▶ _EXCERPT PROVIDED_
First of all, please accept my sincerest apologies for the day’s delay in getting this out to you. I’m based in the usually sunny Brisbane, Australia but this past week we’ve been awaiting the arrival of cyclone Alfred (formerly expected to arrive as a category 2 cyclone but thankfully downgraded to a tropical low by the time he eventually hit land). We lost a fence, the garden is a mess, we lost wifi, phone reception was next to none, and I didn’t have the digital means (or the mental capacity), to get this out to you yesterday. Thank you for bearing with me.
If you’re anything like me you might often find yourself with a few odds and ends in the fridge by the end of the week. Something along the lines of a few zucchini off cuts, perhaps a half an onion, the remainder of a packet of mince, and is often the case for me, usually a couple of small eggplants because I always seem to buy too many.
There is a certain satisfaction I get from utilising all of these leftover bits and transforming them into a meal, which is how this moussaka pasta bake came about. In truth, this is probably more akin to a pastitsio given the addition of pasta, but I really love the addition of classic moussaka veggies making this a one-hit-wonder, especially for my daughter Pia who loved this so much (a win!).
Moussaka vs pastitsio
If you’re unfamiliar with either of these dishes or perhaps you recognise both names but are unsure of their differences, let me quickly break it down.

▶ _WHAT YOU SHOULD DO_
Output the moussaka pasta bake post word for word, everything from "There is a certain" down to "break it down.". The records have nothing to do with this.

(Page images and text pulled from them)
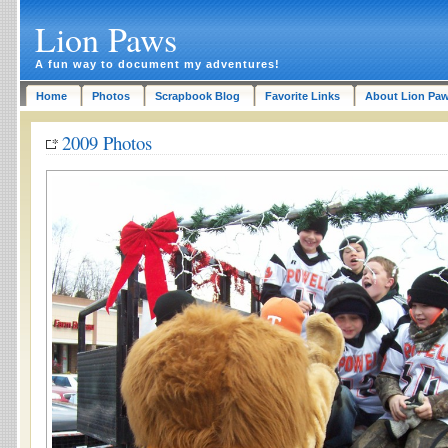
Lion Paws
A fun way to document my adventures!
Home
Photos
Scrapbook Blog
Favorite Links
About Lion Pa
2009 Photos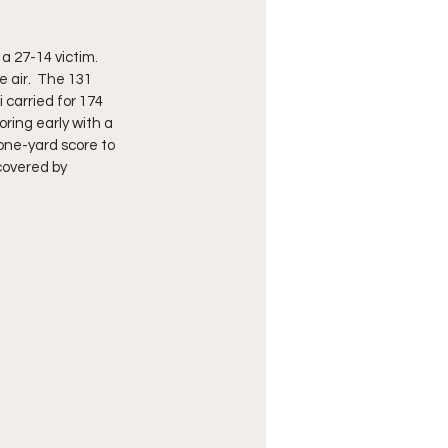
27-14 victim.  
 air.  The 131 
carried for 174 
ring early with a 
one-yard score to 
covered by 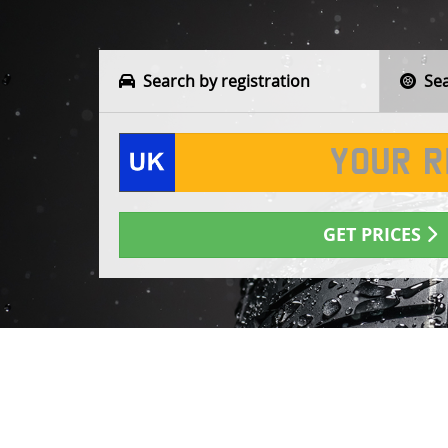
Search by registration
Sear
GET PRICES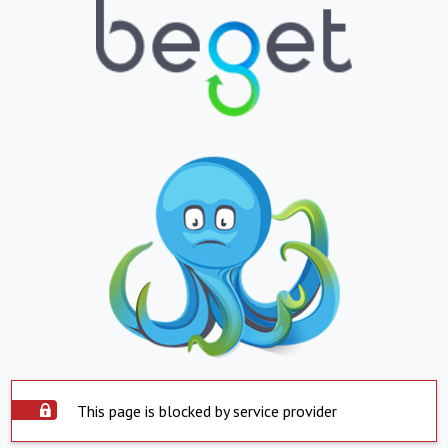
This page is blocked by service provider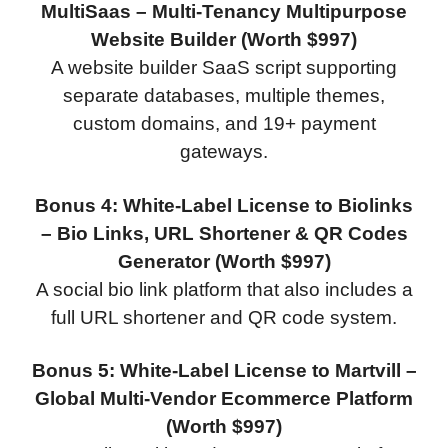
MultiSaas – Multi-Tenancy Multipurpose
Website Builder (Worth $997)
A website builder SaaS script supporting
separate databases, multiple themes,
custom domains, and 19+ payment
gateways.
Bonus 4: White-Label License to Biolinks
– Bio Links, URL Shortener & QR Codes
Generator (Worth $997)
A social bio link platform that also includes a
full URL shortener and QR code system.
Bonus 5: White-Label License to Martvill –
Global Multi-Vendor Ecommerce Platform
(Worth $997)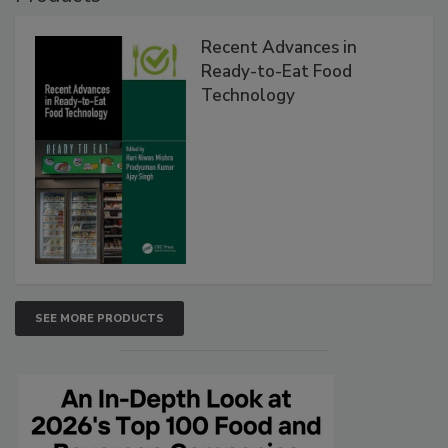
Recent Advances in
Ready-to-Eat Food
Technology
SEE MORE PRODUCTS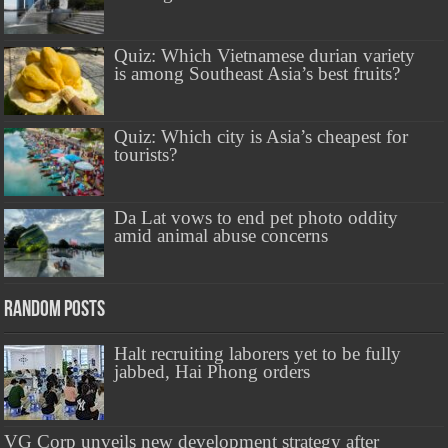
Quiz: Which Vietnamese durian variety
is among Southeast Asia’s best fruits?
Quiz: Which city is Asia’s cheapest for
tourists?
Da Lat vows to end pet photo oddity
amid animal abuse concerns
Random Posts
Halt recruiting laborers yet to be fully
jabbed, Hai Phong orders
VG Corp unveils new development strategy after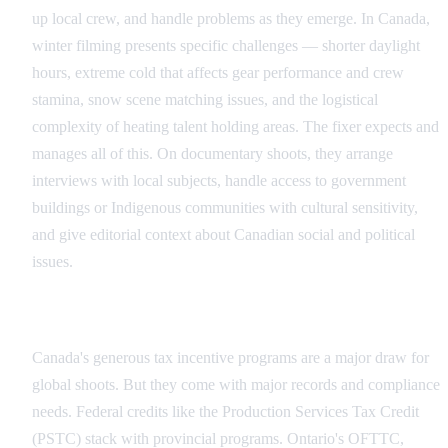
up local crew, and handle problems as they emerge. In Canada,
winter filming presents specific challenges — shorter daylight
hours, extreme cold that affects gear performance and crew
stamina, snow scene matching issues, and the logistical
complexity of heating talent holding areas. The fixer expects and
manages all of this. On documentary shoots, they arrange
interviews with local subjects, handle access to government
buildings or Indigenous communities with cultural sensitivity,
and give editorial context about Canadian social and political
issues.
Administrative Compliance and Tax Credits
Canada's generous tax incentive programs are a major draw for
global shoots. But they come with major records and compliance
needs. Federal credits like the Production Services Tax Credit
(PSTC) stack with provincial programs. Ontario's OFTTC,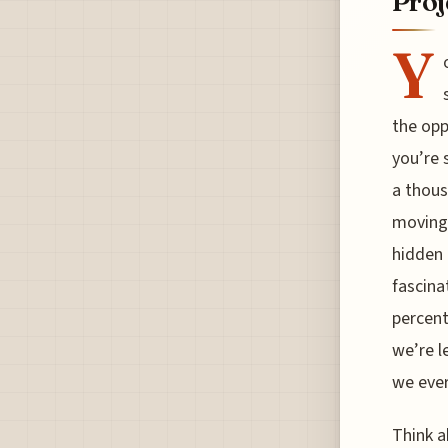
Proj
Y
the opp
you’re 
a thous
moving 
hidden 
fascina
percent
we’re l
we ever
Think a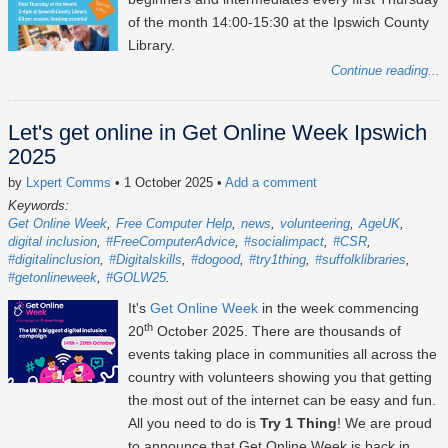
of the month 14:00-15:30 at the Ipswich County
Library.
Continue reading...
Let's get online in Get Online Week Ipswich
2025
by
Lxpert Comms
• 1 October 2025
•
Add a comment
Keywords:
Get Online Week
Free Computer Help
news
volunteering
AgeUK
digital inclusion
#FreeComputerAdvice
#socialimpact
#CSR
#digitalinclusion
#Digitalskills
#dogood
#try1thing
#suffolklibraries
#getonlineweek
#GOLW25
It's
Get Online Week
in the week commencing
th
20
October 2025
. There are thousands of
events taking place in communities all across the
country with volunteers showing you that getting
the most out of the internet can be easy and fun.
All you need to do is
Try 1 Thing
! We are proud
to announce that Get Online Week is back in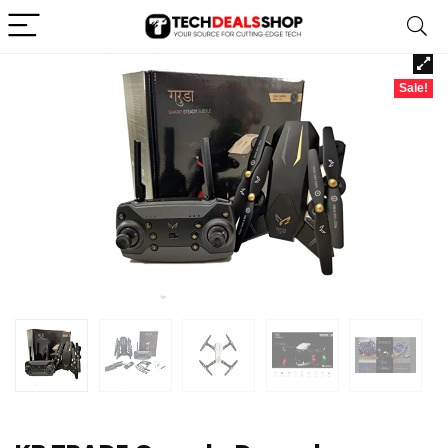
Sale!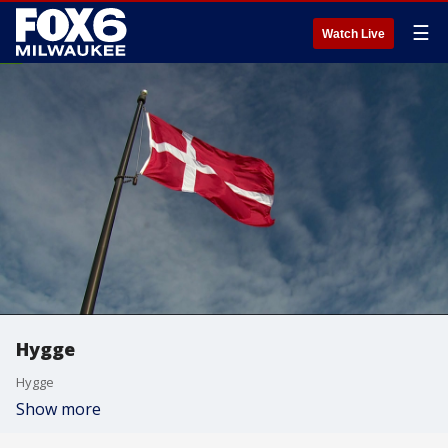
☰
Watch Live
Hygge
Hygge
Show more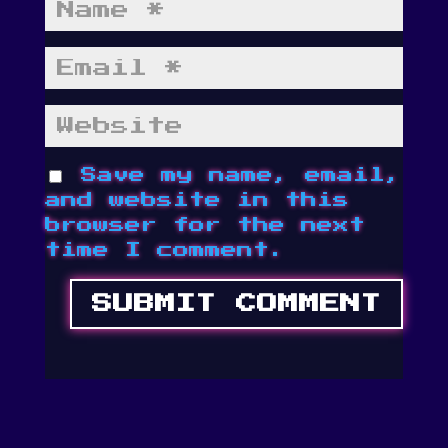
Save my name, email,
and website in this
browser for the next
time I comment.
SUBMIT COMMENT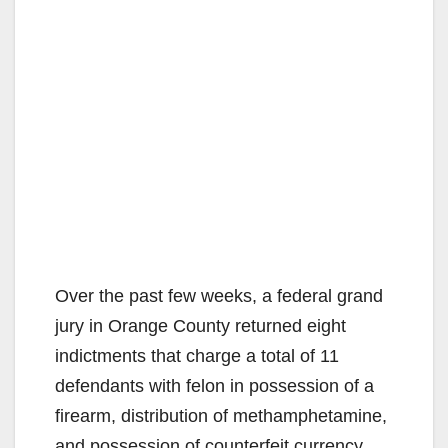
Over the past few weeks, a federal grand
jury in Orange County returned eight
indictments that charge a total of 11
defendants with felon in possession of a
firearm, distribution of methamphetamine,
and possession of counterfeit currency.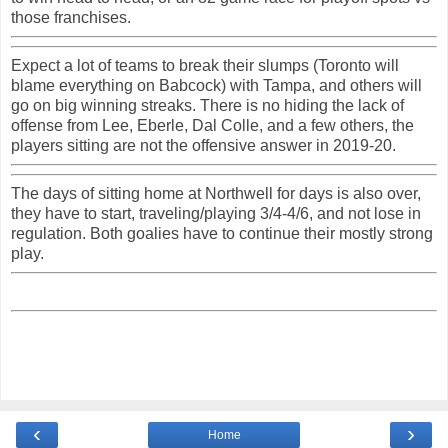
those franchises.
Expect a lot of teams to break their slumps (Toronto will
blame everything on Babcock) with Tampa, and others will
go on big winning streaks. There is no hiding the lack of
offense from Lee, Eberle, Dal Colle, and a few others, the
players sitting are not the offensive answer in 2019-20.
The days of sitting home at Northwell for days is also over,
they have to start, traveling/playing 3/4-4/6, and not lose in
regulation. Both goalies have to continue their mostly strong
play.
‹
›
Home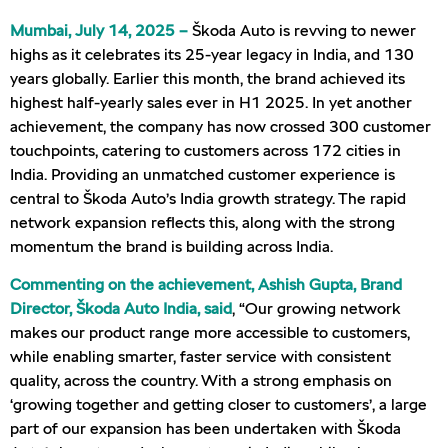
Mumbai, July 14, 2025 –
Škoda Auto is revving to newer
highs as it celebrates its 25-year legacy in India, and 130
years globally. Earlier this month, the brand achieved its
highest half-yearly sales ever in H1 2025. In yet another
achievement, the company has now crossed 300 customer
touchpoints, catering to customers across 172 cities in
India. Providing an unmatched customer experience is
central to Škoda Auto’s India growth strategy. The rapid
network expansion reflects this, along with the strong
momentum the brand is building across India.
Commenting on the achievement, Ashish Gupta, Brand
Director, Škoda Auto India, said
, “Our growing network
makes our product range more accessible to customers,
while enabling smarter, faster service with consistent
quality, across the country. With a strong emphasis on
‘growing together and getting closer to customers’, a large
part of our expansion has been undertaken with Škoda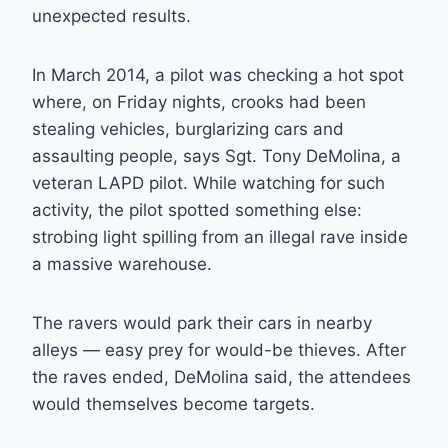
unexpected results.
In March 2014, a pilot was checking a hot spot
where, on Friday nights, crooks had been
stealing vehicles, burglarizing cars and
assaulting people, says Sgt. Tony DeMolina, a
veteran LAPD pilot. While watching for such
activity, the pilot spotted something else:
strobing light spilling from an illegal rave inside
a massive warehouse.
The ravers would park their cars in nearby
alleys — easy prey for would-be thieves. After
the raves ended, DeMolina said, the attendees
would themselves become targets.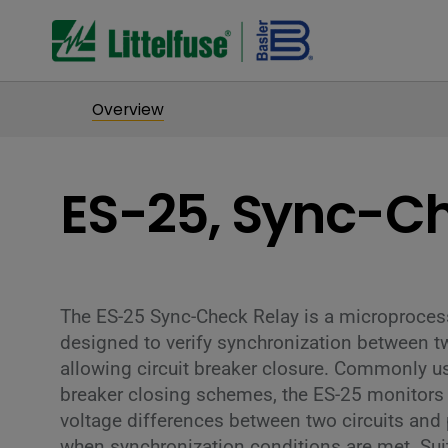
Overview
ES-25, Sync-C
The ES-25 Sync-Check Relay is a microprocess
designed to verify synchronization between 
allowing circuit breaker closure. Commonly 
breaker closing schemes, the ES-25 monitor
voltage differences between two circuits and 
when synchronization conditions are met. Suit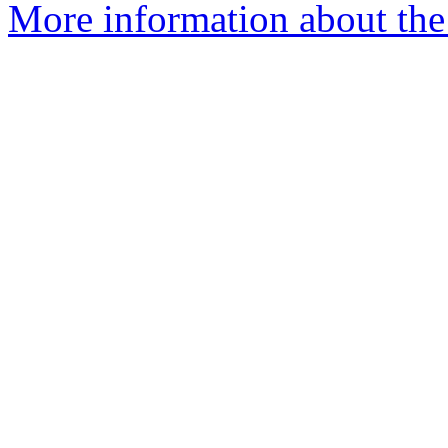
More information about the 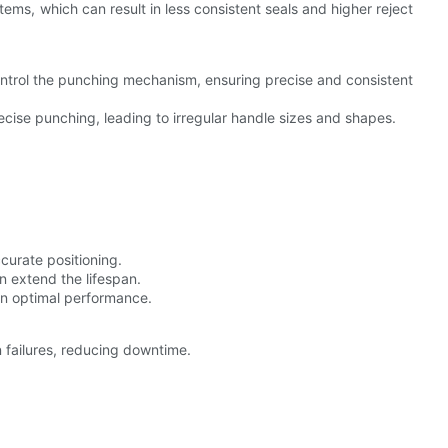
tems, which can result in less consistent seals and higher reject
ontrol the punching mechanism, ensuring precise and consistent
cise punching, leading to irregular handle sizes and shapes.
curate positioning.
n extend the lifespan.
in optimal performance.
 failures, reducing downtime.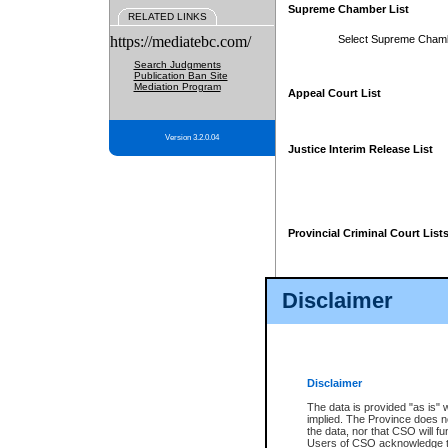
Supreme Chamber List
RELATED LINKS
https://mediatebc.com/
Select Supreme Cham
Search Judgments
Publication Ban Site
Mediation Program
Appeal Court List
Version 3.2.0.04
Justice Interim Release List
Provincial Criminal Court List
Disclaimer
* These court lists are not officia
page. For confirmation of informa
summons or otherwise notified by
does not appear on the posted cour
Disclaimer
The data is provided "as is" 
implied. The Province does n
the data, nor that CSO will fun
Users of CSO acknowledge th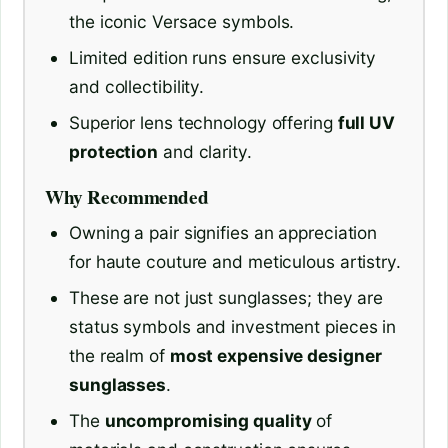
the iconic Versace symbols.
Limited edition runs ensure exclusivity
and collectibility.
Superior lens technology offering
full UV
protection
and clarity.
Why Recommended
Owning a pair signifies an appreciation
for haute couture and meticulous artistry.
These are not just sunglasses; they are
status symbols and investment pieces in
the realm of
most expensive designer
sunglasses
.
The
uncompromising quality
of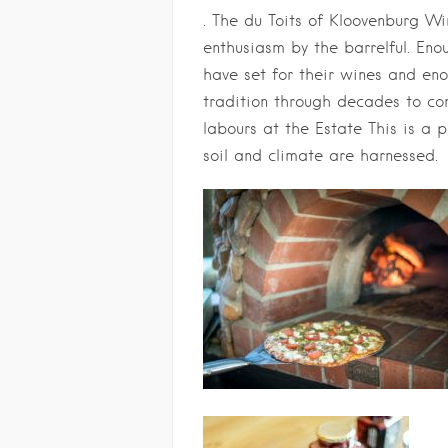
. The du Toits of Kloovenburg W
enthusiasm by the barrelful. En
have set for their wines and en
tradition through decades to co
labours at the Estate This is a 
soil and climate are harnessed.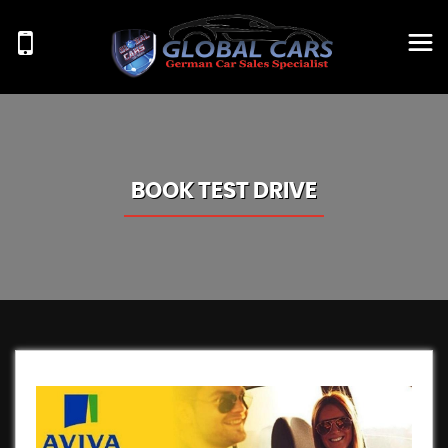
BOOK TEST DRIVE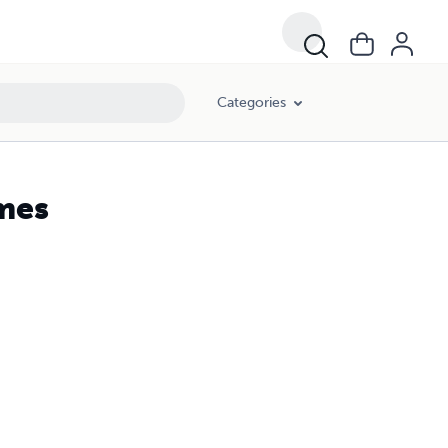
Categories
mes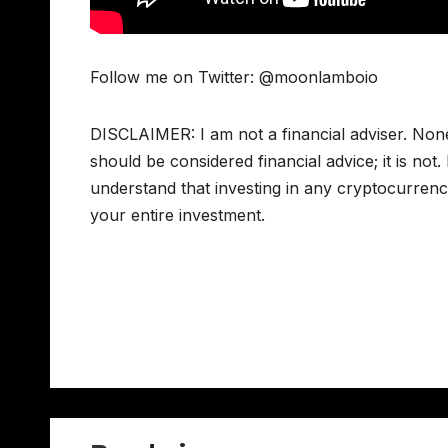
Follow me on Twitter: @moonlamboio
DISCLAIMER: I am not a financial adviser. Non
should be considered financial advice; it is not
understand that investing in any cryptocurrency
your entire investment.
Post
navigation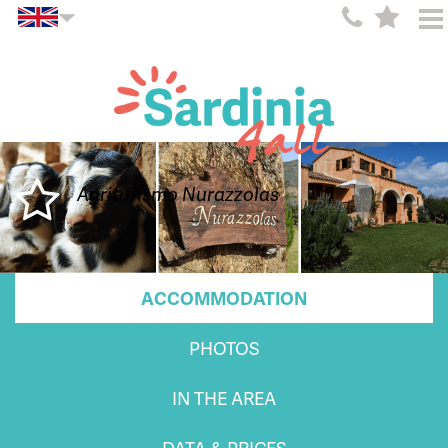
Agriturismo Nurazzolas
ACCOMMODATION
PHOTOS
IN THE AREA
DATA & PRICES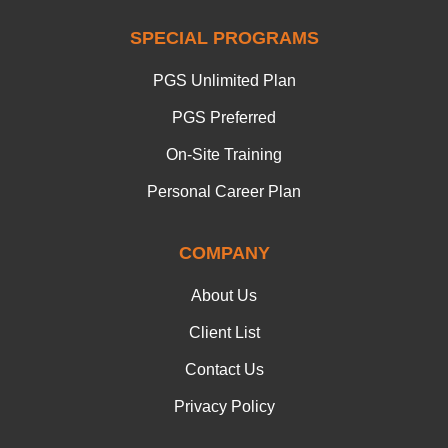
SPECIAL PROGRAMS
PGS Unlimited Plan
PGS Preferred
On-Site Training
Personal Career Plan
COMPANY
About Us
Client List
Contact Us
Privacy Policy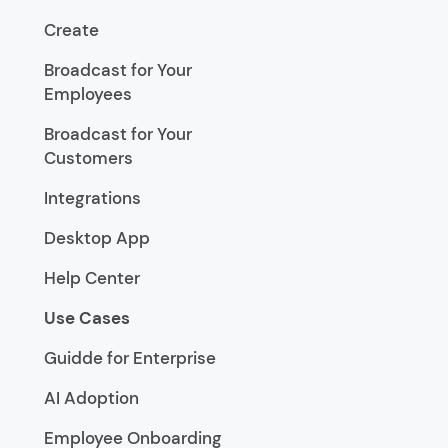
Create
Broadcast for Your
Employees
Broadcast for Your
Customers
Integrations
Desktop App
Help Center
Use Cases
Guidde for Enterprise
AI Adoption
Employee Onboarding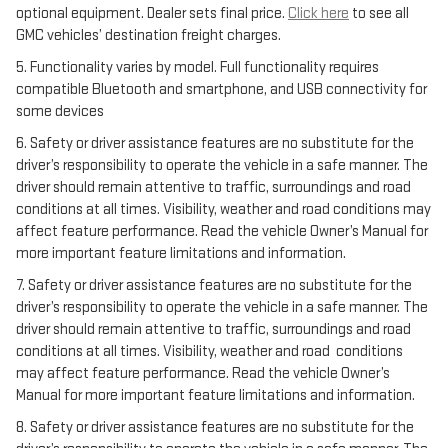
optional equipment. Dealer sets final price.
Click here
to see all
GMC vehicles’ destination freight charges.
5. Functionality varies by model. Full functionality requires
compatible Bluetooth and smartphone, and USB connectivity for
some devices
6. Safety or driver assistance features are no substitute for the
driver’s responsibility to operate the vehicle in a safe manner. The
driver should remain attentive to traffic, surroundings and road
conditions at all times. Visibility, weather and road conditions may
affect feature performance. Read the vehicle Owner’s Manual for
more important feature limitations and information.
7. Safety or driver assistance features are no substitute for the
driver’s responsibility to operate the vehicle in a safe manner. The
driver should remain attentive to traffic, surroundings and road
conditions at all times. Visibility, weather and road conditions
may affect feature performance. Read the vehicle Owner’s
Manual for more important feature limitations and information.
8. Safety or driver assistance features are no substitute for the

▶ _TASK RESULT_
There is a certain satisfaction I get from utilising all of these leftover bits and transforming them into a meal, which is how this moussaka pasta bake came about. In truth, this is probably more akin to a pastitsio given the addition of pasta, but I really love the addition of classic moussaka veggies making this a one-hit-wonder, especially for my daughter Pia who loved this so much (a win!).
Moussaka vs pastitsio
If you’re unfamiliar with either of these dishes or perhaps you recognise both names but are unsure of their differences, let me quickly break it down.